**What you will do**
Please name the tech stack Jill is given at her first job in the text about a developer's first job.
BEGIN Document text
The first “real” job that a developer accepts will become the foundation upon which their whole career will be built.

Imagine this: After sending out her resume, Jill lands her first job at an in-house Java shop. The company gives her the tech stack she’ll be using: Java EE, Hibernate, and MySQL and with that, it’s time to get to work supporting their application.

Fast forward.

Three years have gone by and Jill is still supporting the same application with the same tech stack. The work is getting monotonous. But where can she go from here? Jill has only worked on a single project with a few technologies. Do you see her problem? Jill can look for a new job at a higher position based on the skills she has acquired, but where’s the challenge? Where’s the growth? If she wants to work with a different tech stack, she’ll likely have to search for another entry-level position to continue to build her skill set.

But, what if that company who hired her had encouraged continuous learning? What if she had gotten to work with several different tech stacks over those same three years? Jill would have built a more solid and extensive foundation to her career.

One way to obtain diverse experience is to join an organization similar to a professional services company, and not necessarily the consulting kind. According to MindTools, a professional services company is “any organization or profession that offers customized, knowledge-based services to clients.” In the technology field specifically, a simple definition could break down to “a company that hires developers to do contract work for various clients.”

At a professional services company, continuous learning is highly encouraged. Developers with 20+ years of experience are willing to teach, and you’ll most likely be able to work with multiple clients which means learning both the programming languages and the business tools to support development.

So why is this so important, especially as a first job? There are several reasons.

1. It can offer twice the experience in half the time.
END Document text
BEGIN Dataset records
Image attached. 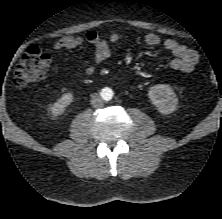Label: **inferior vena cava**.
<instances>
[{
	"label": "inferior vena cava",
	"mask_w": 222,
	"mask_h": 219,
	"mask_svg": "<svg viewBox=\"0 0 222 219\" xmlns=\"http://www.w3.org/2000/svg\"><path fill=\"white\" fill-rule=\"evenodd\" d=\"M90 102L94 108H101L104 105L102 98L98 94H93Z\"/></svg>",
	"instance_id": "1"
}]
</instances>
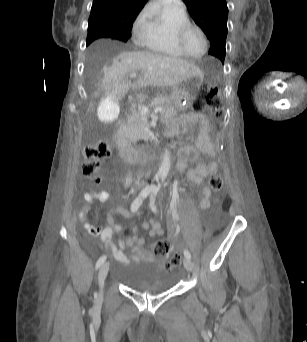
END Dataset records
**Solution below**
Java EE, Hibernate, and MySQL.